Solution: Support both; default to GitHub for familiarity.

Why clear _output before builds?

Decision: Default to clearing _output before final builds

Rationale:

Correctness: Ensures outputs match current code
No cruft: Old outputs don’t linger
Idempotency: Same code → same outputs

Alternative considered: Incremental updates

✅ Faster (only update changed files)
❌ Risk of stale files
❌ Non-deterministic (depends on previous state)

Solution: Clear by default; allow override via PROJR_OUTPUT_CLEAR.

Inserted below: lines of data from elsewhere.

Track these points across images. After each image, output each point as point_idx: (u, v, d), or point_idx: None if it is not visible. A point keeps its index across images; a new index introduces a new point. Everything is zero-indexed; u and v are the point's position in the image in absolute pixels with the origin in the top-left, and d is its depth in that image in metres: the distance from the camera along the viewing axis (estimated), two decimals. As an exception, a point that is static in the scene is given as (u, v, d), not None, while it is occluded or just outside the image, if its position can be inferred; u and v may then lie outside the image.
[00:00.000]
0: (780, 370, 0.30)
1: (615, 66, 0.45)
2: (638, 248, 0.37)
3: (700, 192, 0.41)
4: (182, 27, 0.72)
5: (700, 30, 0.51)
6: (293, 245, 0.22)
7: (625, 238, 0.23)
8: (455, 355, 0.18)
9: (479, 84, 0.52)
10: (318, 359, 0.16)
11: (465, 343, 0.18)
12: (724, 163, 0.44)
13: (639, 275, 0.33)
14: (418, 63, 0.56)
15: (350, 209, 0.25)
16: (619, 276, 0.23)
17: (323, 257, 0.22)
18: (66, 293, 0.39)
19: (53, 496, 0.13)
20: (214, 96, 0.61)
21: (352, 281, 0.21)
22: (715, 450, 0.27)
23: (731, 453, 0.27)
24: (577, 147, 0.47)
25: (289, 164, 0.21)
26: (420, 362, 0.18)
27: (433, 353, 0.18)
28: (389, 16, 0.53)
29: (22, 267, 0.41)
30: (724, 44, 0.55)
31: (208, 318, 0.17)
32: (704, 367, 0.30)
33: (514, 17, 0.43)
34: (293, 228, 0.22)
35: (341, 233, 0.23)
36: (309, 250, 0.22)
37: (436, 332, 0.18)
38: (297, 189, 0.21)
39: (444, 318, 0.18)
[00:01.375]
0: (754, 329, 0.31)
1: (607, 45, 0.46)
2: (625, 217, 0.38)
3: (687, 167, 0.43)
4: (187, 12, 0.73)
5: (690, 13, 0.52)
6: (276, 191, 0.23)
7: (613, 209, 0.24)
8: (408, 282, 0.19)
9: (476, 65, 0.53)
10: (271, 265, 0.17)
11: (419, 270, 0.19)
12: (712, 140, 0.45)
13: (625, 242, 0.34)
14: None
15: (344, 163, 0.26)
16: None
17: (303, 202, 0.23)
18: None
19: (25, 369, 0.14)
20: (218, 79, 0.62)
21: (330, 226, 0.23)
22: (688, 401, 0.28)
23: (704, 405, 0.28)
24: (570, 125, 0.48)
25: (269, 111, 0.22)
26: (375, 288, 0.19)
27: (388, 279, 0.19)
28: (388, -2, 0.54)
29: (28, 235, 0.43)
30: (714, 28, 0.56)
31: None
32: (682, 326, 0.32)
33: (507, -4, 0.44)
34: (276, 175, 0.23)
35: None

Why route dev builds to cache?

Decision: Dev builds write to _tmp/projr/v<version>/ not _output

Rationale:

Safety: Can’t accidentally overwrite released outputs
Isolation: Multiple dev builds don’t conflict
Cleanup: Cache can be deleted without losing work

Alternative considered: Use _output with flag to prevent overwrites

✅ Simpler mental model (one output location)
❌ Risk of accidental overwrites
❌ Harder to keep dev and release outputs separate

Why YAML not TOML/JSON?

Decision: Use YAML for configuration

Rationale:

Familiar: Most R users know YAML (R Markdown, pkgdown)
Readable: Comments, no quotes on strings
Expressive: Supports lists, nested structures

Alternatives considered:

TOML: - ✅ Simpler syntax - ❌ Less familiar in R ecosystem - ❌ Harder to nest deeply

JSON: - ✅ Strict, machine-friendly - ❌ Less human-readable (quotes, no comments) - ❌ Harder to hand-edit

Future directions

Potential enhancements

These are design considerations for future versions:

1. Incremental builds

Idea: Only rebuild changed documents

Pros: Faster builds, less re-rendering

Cons: More complexity, risk of stale outputs

Decision: Consider for v2.0 with careful invalidation logic

2. Dependency graphs

Idea: Track which outputs depend on which inputs

Pros: Finer-grained rebuilding, better traceability

Cons: Complexity, requires analysing code

Decision: Interesting but out-of-scope for now

3. Remote execution

Idea: Build on CI/cloud instead of locally

Pros: Reproducible environment, faster hardware

Cons: Network dependency, setup complexity

Decision: Possible via existing CI integrations (GitHub Actions)

4. Multi-language support

Idea: Support Python, Julia, etc., not just R

Pros: Broader audience, more use cases

Cons: Different ecosystems, more maintenance

Decision: Focus on R first; generalise later if demand exists

Comparison to alternatives

projr vs targets

targets: Pipeline tool for dependency tracking

Similarities: - Both focus on reproducibility - Both integrate with R Markdown

Differences: - targets: Focuses on caching intermediate results - projr: Focuses on versioning and archiving final outputs

Use together? Yes! Use targets for complex pipelines, projr for versioning and sharing.

projr vs workflowr

workflowr: Website-based project template

Similarities: - Both provide project structure - Both integrate with Git

Differences: - workflowr: Focuses on website generation - projr: Focuses on versioning and archiving

Use together? Potentially, though there’s overlap in Git integration.

projr vs usethis

usethis: Package development infrastructure

Similarities: - Both automate setup tasks - Both follow conventions

Differences: - usethis: For R packages - projr: For research projects

Use together? Yes! Use usethis for package development, projr for analysis projects.

Conclusion

projr’s design prioritises:

Simplicity: One function does everything
Safety: Dev builds can’t break releases
Transparency: Configuration is visible and version-controlled
Reproducibility: Automatic versioning and archiving

These principles guide every design decision, from directory structure to function naming to configuration format.

The result is a tool that makes reproducible research easier than non-reproducible research—which is exactly the point.